Ich bin auch Teilnehmerin des Modellversuches, kann mir jedoch nicht vorstellen, was du meinst mit: „…, dass die Teilnehmerinnen und Teilnehmer am Modellprojekt viel strenger und genauer kontrolliert werden, als je ein Anbieter von Persönlicher Assistenz in Österreich in der Vergangenheit kontrolliert wurde.“
ich kann nichts über kontrollen von anderen anbietern von PA in Österreich sagen, jedoch über kontrollen der WAG. die Revision des österr. genossenschaftsverbandes, um nur eine der kontrollen zu nennen, umfasst die wirtschaftliche situation, kalkulationen sowie alle betrieblichen vorgänge wie versicherungen, dienstverhälnisse, anschaffungen, organisatorische abläufe, usw.
die ersten zwei verrechnungsmonate des modellversuches sind auch deswegen gut verlaufen, weil zb. ihr bei bizeps hervorragende beratungsarbeit geleistet habt.
und bei allem verständnis für projektteilnehmer, die sich gut selbst im arbeitgebermodell organisieren KÖNNEN und WOLLEN und daher zunächst mit dem modellprojekt eine verbesserung ihrer eigenen Lebenssituation erleben, dürfen wir InteressensvertrerInnen nicht müde werden, das Ziel aus den Augen verlieren:
PA für alle behinderten Menschen, die selbstbestimmt leben wollen und nicht nur für die „taffe elite“, PA für alle behinderte Menschen, die nicht so laut schreien können, PA für alle behinderten Menschen, die dabei Unterstützung und Begleitung wollen UND arbeitsverhältnisse für unser Persönlichen AssistentInnen, die auch längerfristig attraktiv sind. arbeitsverhälnisse, die uns verlässliche und gute PA sichern, weil sie unsere lebensqualität bedeuten.
Martin Ladstätter,
30.06.2006, 11:00
Bei allem Verständnis für die Kritik am niedrigen Stundensatz sei doch festgehalten: Wien ist das einzige Bundesland wo im Rahmen eines Modellprojektes die Stunden nach dem TATSÄCHLICHEM Bedarf zuerkannt werden. Und genau das ist der wichtige Punkt.
Es hilft nur bedingt, wenn man beispielsweise nur 170 Stunden im Monat zuerkannt bekäme, wenn man aber 500 benötigt. Ob der Stundensatz bei diesen 170 Stunden höher ist, ist völlig unbedeutend, wenn die restlichen 330 Stunden nicht finanziert werden.
Und was – nach einem bisher gelungenen Start – auch interessant ist: Durch die Verpflichtung zur ordentlichen Beschäftiungsverhältnissen wurden im Verhältnis mehr ordentliche Beschäftigungsverhältnisse geschaffen, als dies damals bei den Anbietern von Persönlicher Assistenz der Fall war, wo am Anfang fast ausschließlich geringfügige und freie Dienstnehmer tätig waren.
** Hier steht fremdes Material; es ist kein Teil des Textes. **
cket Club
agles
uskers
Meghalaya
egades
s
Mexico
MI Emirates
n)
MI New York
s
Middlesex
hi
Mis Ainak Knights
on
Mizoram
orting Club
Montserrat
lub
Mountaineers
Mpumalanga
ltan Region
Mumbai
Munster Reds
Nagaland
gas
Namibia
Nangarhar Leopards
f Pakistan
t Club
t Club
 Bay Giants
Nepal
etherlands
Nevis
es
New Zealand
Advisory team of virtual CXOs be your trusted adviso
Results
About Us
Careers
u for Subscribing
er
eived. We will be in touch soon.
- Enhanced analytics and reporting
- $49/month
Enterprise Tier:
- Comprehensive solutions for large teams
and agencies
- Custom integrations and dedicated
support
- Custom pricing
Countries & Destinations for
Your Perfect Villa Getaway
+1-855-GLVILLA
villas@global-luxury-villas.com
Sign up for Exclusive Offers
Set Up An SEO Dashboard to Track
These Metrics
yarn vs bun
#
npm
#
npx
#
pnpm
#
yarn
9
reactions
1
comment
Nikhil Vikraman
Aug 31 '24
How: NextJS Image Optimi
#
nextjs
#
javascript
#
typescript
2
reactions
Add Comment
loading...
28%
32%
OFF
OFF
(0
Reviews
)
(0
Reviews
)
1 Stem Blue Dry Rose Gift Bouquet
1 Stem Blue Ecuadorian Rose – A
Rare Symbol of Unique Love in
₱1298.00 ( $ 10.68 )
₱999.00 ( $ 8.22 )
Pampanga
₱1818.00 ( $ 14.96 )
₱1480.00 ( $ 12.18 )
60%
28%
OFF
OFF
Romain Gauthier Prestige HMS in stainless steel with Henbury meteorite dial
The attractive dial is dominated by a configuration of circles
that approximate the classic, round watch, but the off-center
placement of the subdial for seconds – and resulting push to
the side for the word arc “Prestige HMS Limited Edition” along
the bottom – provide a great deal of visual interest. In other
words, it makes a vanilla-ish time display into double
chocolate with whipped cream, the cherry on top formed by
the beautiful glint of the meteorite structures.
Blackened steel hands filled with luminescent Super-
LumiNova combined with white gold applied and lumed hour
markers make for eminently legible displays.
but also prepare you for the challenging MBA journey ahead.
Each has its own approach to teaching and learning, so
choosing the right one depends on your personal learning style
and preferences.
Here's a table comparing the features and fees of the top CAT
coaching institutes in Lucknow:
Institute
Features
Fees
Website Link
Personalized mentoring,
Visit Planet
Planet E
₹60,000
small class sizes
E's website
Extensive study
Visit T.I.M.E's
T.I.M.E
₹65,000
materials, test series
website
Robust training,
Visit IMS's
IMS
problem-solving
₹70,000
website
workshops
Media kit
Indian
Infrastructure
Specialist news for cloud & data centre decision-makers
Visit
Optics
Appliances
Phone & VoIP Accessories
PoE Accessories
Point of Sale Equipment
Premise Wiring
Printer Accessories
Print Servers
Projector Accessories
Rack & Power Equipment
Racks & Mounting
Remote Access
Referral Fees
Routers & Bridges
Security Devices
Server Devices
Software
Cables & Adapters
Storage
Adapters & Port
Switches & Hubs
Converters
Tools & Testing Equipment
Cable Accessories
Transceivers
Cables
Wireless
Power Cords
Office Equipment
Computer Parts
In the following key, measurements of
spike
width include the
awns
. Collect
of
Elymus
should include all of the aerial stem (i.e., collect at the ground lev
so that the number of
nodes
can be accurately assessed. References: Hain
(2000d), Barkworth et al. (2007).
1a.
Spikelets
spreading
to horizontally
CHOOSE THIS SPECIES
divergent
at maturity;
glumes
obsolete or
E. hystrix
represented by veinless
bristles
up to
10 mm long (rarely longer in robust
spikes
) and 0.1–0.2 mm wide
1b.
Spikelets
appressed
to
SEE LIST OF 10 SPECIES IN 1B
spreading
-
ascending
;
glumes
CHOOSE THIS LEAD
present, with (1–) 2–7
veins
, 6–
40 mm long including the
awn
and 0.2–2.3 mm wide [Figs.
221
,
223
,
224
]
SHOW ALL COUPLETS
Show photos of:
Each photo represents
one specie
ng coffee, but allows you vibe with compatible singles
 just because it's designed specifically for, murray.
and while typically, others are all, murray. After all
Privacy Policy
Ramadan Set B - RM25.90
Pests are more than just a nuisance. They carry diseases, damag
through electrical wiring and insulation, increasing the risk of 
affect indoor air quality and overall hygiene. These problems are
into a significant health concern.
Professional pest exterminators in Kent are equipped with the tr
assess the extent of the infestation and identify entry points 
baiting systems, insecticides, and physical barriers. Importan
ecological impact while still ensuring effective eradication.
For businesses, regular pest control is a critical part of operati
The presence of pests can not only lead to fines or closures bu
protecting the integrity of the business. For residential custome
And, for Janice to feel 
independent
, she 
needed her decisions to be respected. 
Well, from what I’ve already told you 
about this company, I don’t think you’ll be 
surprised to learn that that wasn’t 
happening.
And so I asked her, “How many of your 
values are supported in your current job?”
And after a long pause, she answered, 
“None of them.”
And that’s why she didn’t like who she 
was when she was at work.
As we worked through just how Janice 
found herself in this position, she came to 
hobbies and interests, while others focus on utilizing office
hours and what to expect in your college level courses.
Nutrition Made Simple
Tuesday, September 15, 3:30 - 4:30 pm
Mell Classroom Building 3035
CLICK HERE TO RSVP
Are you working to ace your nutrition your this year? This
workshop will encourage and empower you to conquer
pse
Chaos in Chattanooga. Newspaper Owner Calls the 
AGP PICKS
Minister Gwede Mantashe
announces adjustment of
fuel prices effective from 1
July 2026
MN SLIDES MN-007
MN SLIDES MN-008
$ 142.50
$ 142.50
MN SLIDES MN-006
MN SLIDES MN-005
Als interessantes Detail am Rande sei erwähnt, dass die Teilnehmerinnen und Teilnehmer am Modellprojekt viel strenger und genauer kontrolliert werden, als je ein Anbieter von Persönlicher Assistenz in Österreich in der Vergangenheit kontrolliert wurde.
Auch besteht die Verpflichtung diese Verrechnugnsnachweise viel schneller zu erbringen, als man dies beispielsweise Organisationen vorschreibt. Das die ersten 2 Verrechnungsmonate – laut FSW – gut verlaufen sind, sollte als sehr positiv gesehen werden.
Diese Entwicklung des erst seit April laufenden Projektes gibt Grund zur Hoffnung, wenn auch noch sehr viel (Überzeugungs)Arbeit zu leisten ist.
dorothea brozek,
29.06.2006, 23:05
ja, günther, hier stichst du voll in die wunde … das fragen wir, die für gute arbeitsbedingungen von PAs stehen, weil solche eine gute lebensqualität für uns bedeuten, uns auch … diese 13,73 sind ein skandal: präkere abreitsverhältnisse und ein elitenmodell von PA könnten die folge sein – aber ich denke, dass das nicht im sinne des landes wien sein kann …
Günther Breitfuß,
29.06.2006, 13:05
Mich würde interessieren, wie man mit € 13,73 pro Stunde BAGs-konforme Beschäftigungsverhältnisse schafft. Wohl nur, wenn die AssistenznehmerInnen gänzlich ohne externe Dienstleistungen auskommen, also die Lohnverrechnung selber machen können, Urlaubs- und Krankenstandverwaltung, Abrechnung mit der GKK usw. Bin gespannt, wie sich das entwickelt.